DIRECTIVE → Reformat every line of the entries below as a numbered list, omitting blank lines and leaving out the pictures.

DATA EXCERPTS →
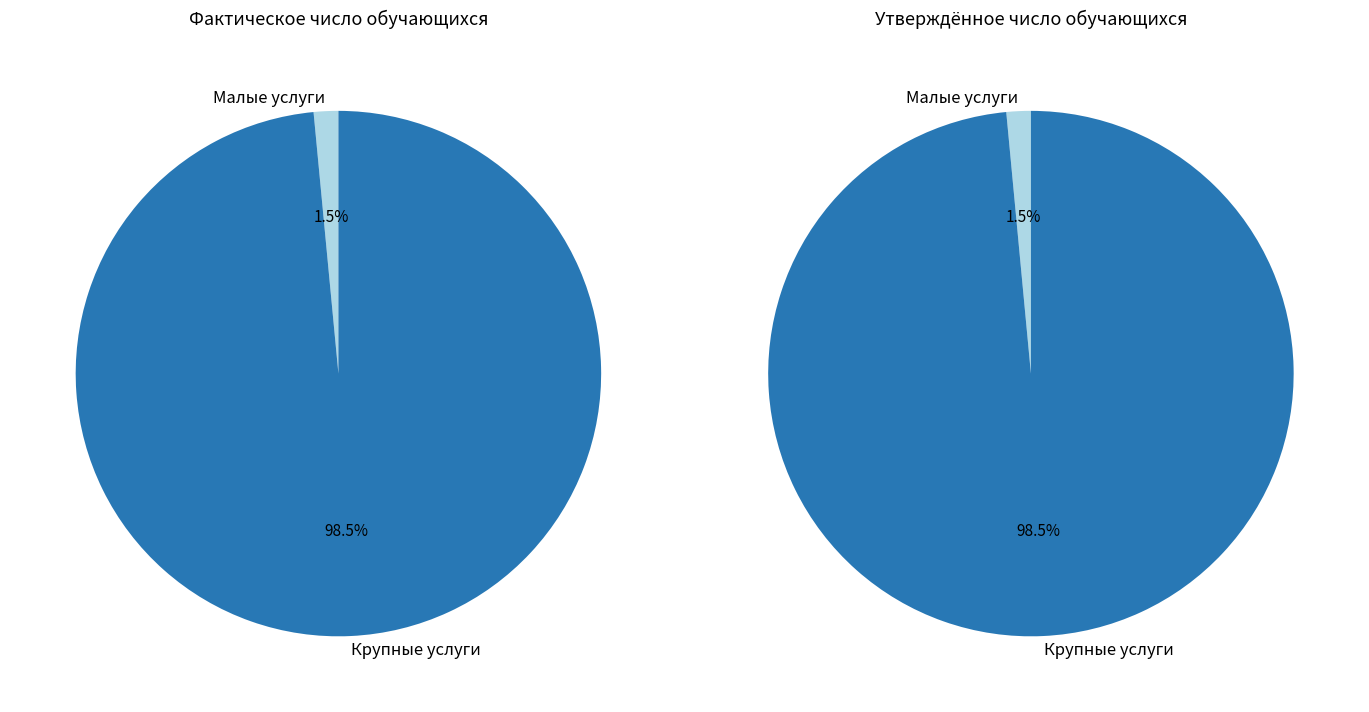

Does any single category account for the majority?

Yes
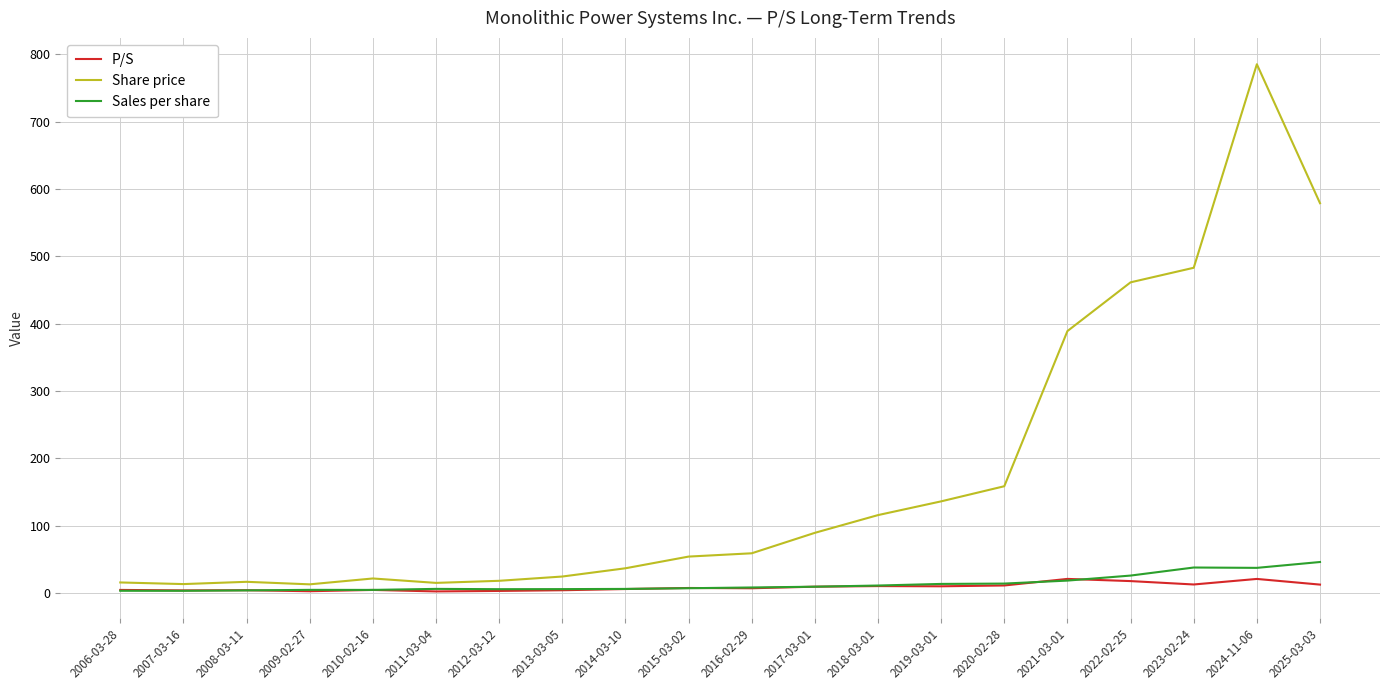

What is the smallest value displayed?

2.4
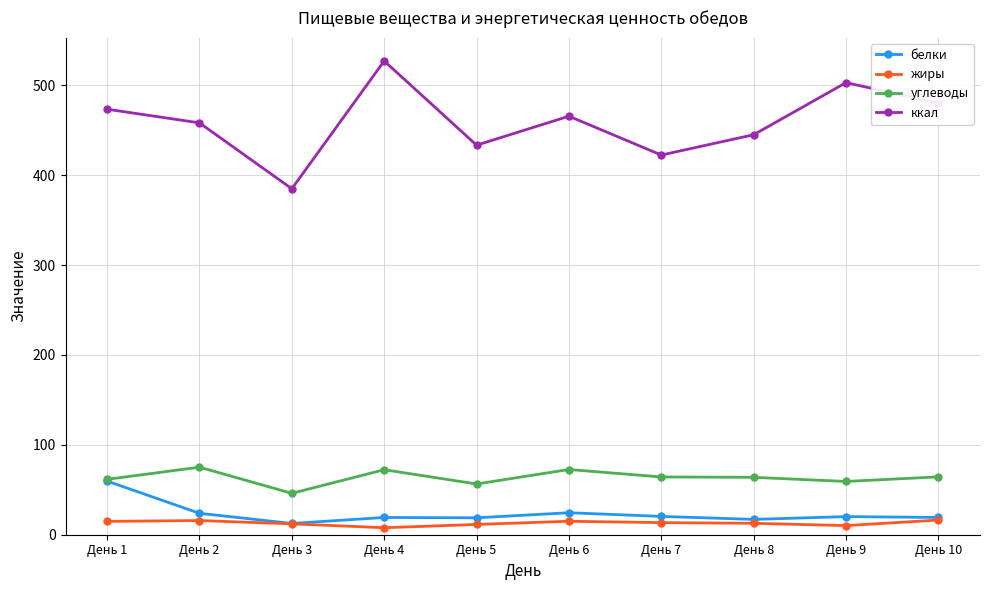

Does the chart have visible grid lines?

Yes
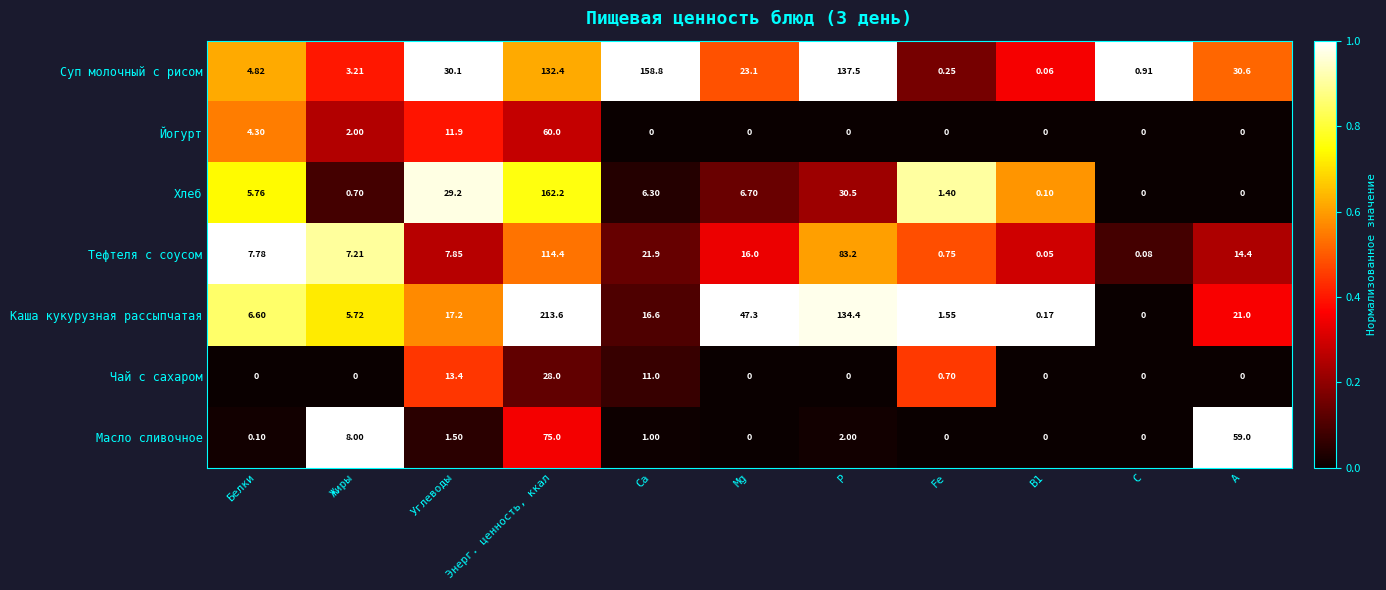

Rank the series at Жиры from highest to lowest value.

Масло сливочное, Тефтеля с соусом, Каша кукурузная рассыпчатая, Суп молочный с рисом, Йогурт, Хлеб, Чай с сахаром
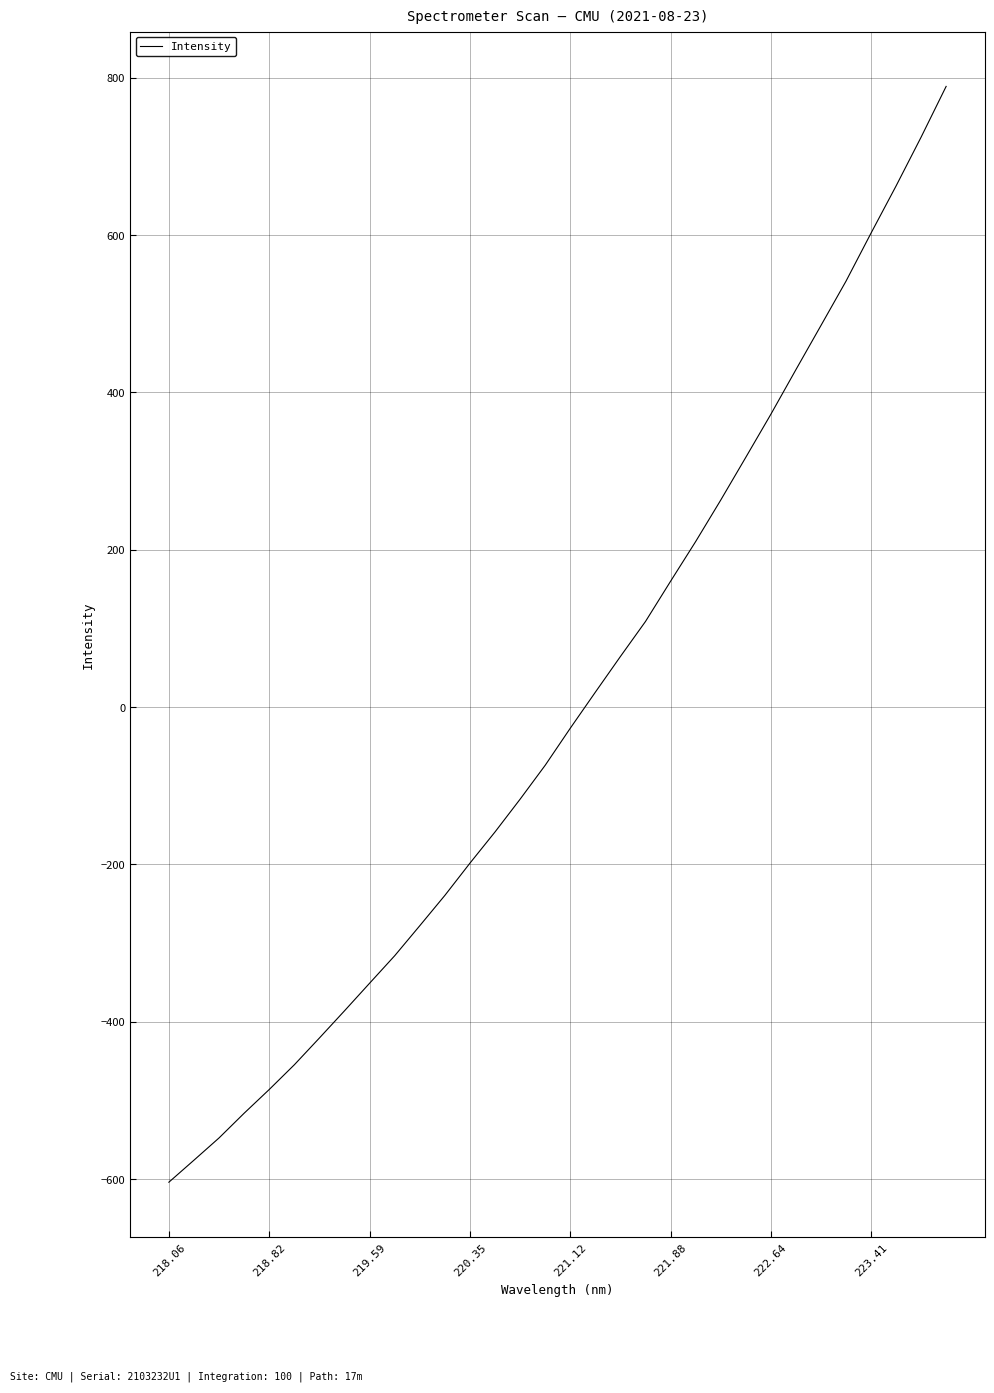

What is the difference between the maximum and minimum values?

1393.1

REPLY →
1. Does any single category account for the majority?
2. Yes
3. What is the smallest value displayed?
4. 2.4
5. Does the chart have visible grid lines?
6. Yes
7. Rank the series at Жиры from highest to lowest value.
8. Масло сливочное, Тефтеля с соусом, Каша кукурузная рассыпчатая, Суп молочный с рисом, Йогурт, Хлеб, Чай с сахаром
9. What is the difference between the maximum and minimum values?
10. 1393.1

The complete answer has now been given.